While I’ve avidly followed true crime narrative since the 1960s, I decided to write about it much later, in 2007. That was the year I met Charlie Wells. At the time he had just retired as sheriff of Manatee County, a position he had held for 23 years, since 1984, and he was teaching a course, “The Famous Murders of Manatee County,” at the University of South Florida’s lifelong learning program. I signed up.
During the first session, Sheriff Wells introduced himself and the three cases he planned to cover during the semester. For each class he brought in the detectives who had been primarily responsible for the investigation, and each presented the evidence used to obtain a conviction. He also asked the students to introduce themselves and tell a little about why they were taking his class. I said I was an English major and wanted to write about crime.

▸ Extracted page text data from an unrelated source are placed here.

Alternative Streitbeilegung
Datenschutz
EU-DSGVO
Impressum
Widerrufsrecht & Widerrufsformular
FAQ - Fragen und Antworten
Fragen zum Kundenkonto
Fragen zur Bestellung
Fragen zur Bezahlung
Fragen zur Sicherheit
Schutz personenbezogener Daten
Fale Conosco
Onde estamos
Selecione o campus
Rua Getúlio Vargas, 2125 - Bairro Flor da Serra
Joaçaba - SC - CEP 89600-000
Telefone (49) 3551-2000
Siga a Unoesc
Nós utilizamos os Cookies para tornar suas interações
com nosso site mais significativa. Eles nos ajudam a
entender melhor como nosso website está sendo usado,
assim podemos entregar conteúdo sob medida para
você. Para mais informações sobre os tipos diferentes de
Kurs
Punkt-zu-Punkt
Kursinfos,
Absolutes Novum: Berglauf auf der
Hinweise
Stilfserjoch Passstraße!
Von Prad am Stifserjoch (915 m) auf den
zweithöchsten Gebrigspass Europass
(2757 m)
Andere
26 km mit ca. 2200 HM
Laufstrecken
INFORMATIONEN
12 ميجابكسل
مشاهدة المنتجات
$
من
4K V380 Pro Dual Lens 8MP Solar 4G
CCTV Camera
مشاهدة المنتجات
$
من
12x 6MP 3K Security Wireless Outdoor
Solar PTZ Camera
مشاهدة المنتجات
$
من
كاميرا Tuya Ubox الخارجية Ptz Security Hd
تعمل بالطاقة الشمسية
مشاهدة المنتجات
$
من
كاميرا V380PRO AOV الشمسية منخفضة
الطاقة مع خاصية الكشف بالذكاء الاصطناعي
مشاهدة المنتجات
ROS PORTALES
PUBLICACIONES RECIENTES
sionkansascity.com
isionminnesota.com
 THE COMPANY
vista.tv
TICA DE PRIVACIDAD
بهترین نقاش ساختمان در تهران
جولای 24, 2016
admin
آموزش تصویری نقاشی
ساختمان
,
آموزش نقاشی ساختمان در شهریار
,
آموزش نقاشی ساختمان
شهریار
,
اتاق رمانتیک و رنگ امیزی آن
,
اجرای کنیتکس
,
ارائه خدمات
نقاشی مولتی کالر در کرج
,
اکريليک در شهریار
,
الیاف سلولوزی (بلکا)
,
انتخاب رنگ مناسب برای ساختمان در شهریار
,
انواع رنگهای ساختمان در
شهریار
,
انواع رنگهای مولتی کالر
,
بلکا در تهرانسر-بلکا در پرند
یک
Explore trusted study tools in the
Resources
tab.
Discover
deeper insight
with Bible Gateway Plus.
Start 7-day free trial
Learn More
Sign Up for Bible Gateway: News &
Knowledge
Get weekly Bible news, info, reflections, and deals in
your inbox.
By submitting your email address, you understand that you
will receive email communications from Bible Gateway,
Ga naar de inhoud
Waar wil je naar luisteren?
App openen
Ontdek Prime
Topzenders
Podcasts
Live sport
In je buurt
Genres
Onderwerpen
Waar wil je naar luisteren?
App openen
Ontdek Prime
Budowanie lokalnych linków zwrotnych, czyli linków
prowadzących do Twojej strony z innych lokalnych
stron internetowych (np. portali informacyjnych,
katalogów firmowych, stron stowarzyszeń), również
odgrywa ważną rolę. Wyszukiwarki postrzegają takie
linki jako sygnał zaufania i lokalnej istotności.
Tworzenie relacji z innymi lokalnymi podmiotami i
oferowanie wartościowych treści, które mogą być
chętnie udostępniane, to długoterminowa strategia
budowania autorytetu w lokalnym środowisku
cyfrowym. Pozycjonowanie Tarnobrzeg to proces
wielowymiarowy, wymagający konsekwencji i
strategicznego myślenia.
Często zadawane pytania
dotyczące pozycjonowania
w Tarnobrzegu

“An English major,” he wrinkled his nose. “We’ve already got one of those in this class,” he joked. After class we talked and he explained that several times he had begun to write about the Brannon triple homicide, a case that would not leave him almost ten years after it had been solved. “Every time I do, it ends up sounding like a crime report,” he said. “Can you write?” I could. I had. And we soon agreed to collaborate on writing about the case and, if that was successful, two other books would follow.
My interest in homicide is solely about true crimes without obvious motives. I want to understand how a human being can inflict such cruelty on a stranger. Murder “feels” chaotic and unfinished, and I want to bring order to that chaos and closure to the victims and their families, in my own mind at least, through understanding. Processing what comes after the crime–the investigative and judicial processes and the psychological and sociological effects crime have on survivors and the community–are of great interest to me as well.
Where my mind tends to go down every rabbit hole, Charlie Wells’ motives are much more straightforward. He is a passionate advocate for justice and is outraged by the harm done to innocent victims, particularly children, many of whom he has spent time with at the crime scene. He has seen first-hand the carnage humans can produce and he wants perpetrators to pay for their crimes.
Not only is he an advocate for the process of justice, he is a champion for those people who live for justice,– the detectives, forensics experts, photographers, patrol personnel, Emergency Medical Technicians (EMTs), and the many lay employees of the sheriff’s office whose work is essential to solving crime. Wells thinks they aren’t sufficiently recognized for the difficult work they do, and he hopes writing about it will help to honor their courage and dedication.
So that’s why Charlie and I write about crime. …And there is a market for it. According to the November 16, 2018 issue of Publisher’s Weekly, 1.6 million print copies of true crime books were sold in 2018. Compared with the 976,000 sold two years earlier, that represents an increase of 624,000 true crime book sales. What motivates those readers?
Author Bill James wrote in his book Popular Crime (Simon & Schuster, Inc., 2012) that when we read true crime narrative “that meets an ethical bar for compassion, justice, and humanity,” it can give us psychological insight into the motives for the crimes, help develop survival skills to prevent our own victimization, and, last, even help to solve cold cases.
Two writers come immediately to mind thinking about solving cold cases. In 2016 journalist Michelle McNamara was finishing her true crime book about the Golden State Killer, I’ll Be Gone In the Dark (2018, Harper Collins), when she died unexpectedly. Through the efforts of her researcher Paul Haynes, her husband Patton Oswalt, retired cold case detective Paul Holes, and investigative reporter Billy Jensen, the book was finished and published in 2018. Book publicity reacquainted the public with a 1970s and ’80s California cold case that included a dozen murders, 50 sexual assaults, and more than a hundred burglaries, and eventually led to the arrest of former police office Joseph James DeAngelo whom police were able to connect to some of the murders using DNA evidence.
Billy Jenkens, also well-known co-host with Paul Holes of the podcast The Murder Squad, just published Chase Darkness with Me: How One True Crime Writer Started Solving Murders (Sourcebooks, 2019). There he describes 10 cold case murders he solved or helped solve using methods that depend on contemporary forensic tools such as DNA matching between anonymous perpetrators and their family members whose identities are known, and the use of Facebook and geo-mapping to assist law enforcement in publicizing unidentified suspects and victims. Jenkens promotes the creation of a cadre of citizens whose knowledge of their communities and use of a simple set of practical rules will help detectives solve cold cases.
An article in the Toronto Globe and Mail published in March 15, 2019 poses an interesting questions: True Crime is Popular. But is it Ethical? Author Jana G. Pruden says we write and read about it because we care and because the stories matter. She says:
We are all sharing stories about what it means to be human. …The true cost of crime and violence cannot be fully understood without knowing about the lives it touches. My answer to how to honor the victims is to tell a responsible story.”
That is what Charlie and I are trying our best to do. Behind all my talk of chaos and closure and justice served, it is simply that.– To understand the lives crime touches. To share a responsible story.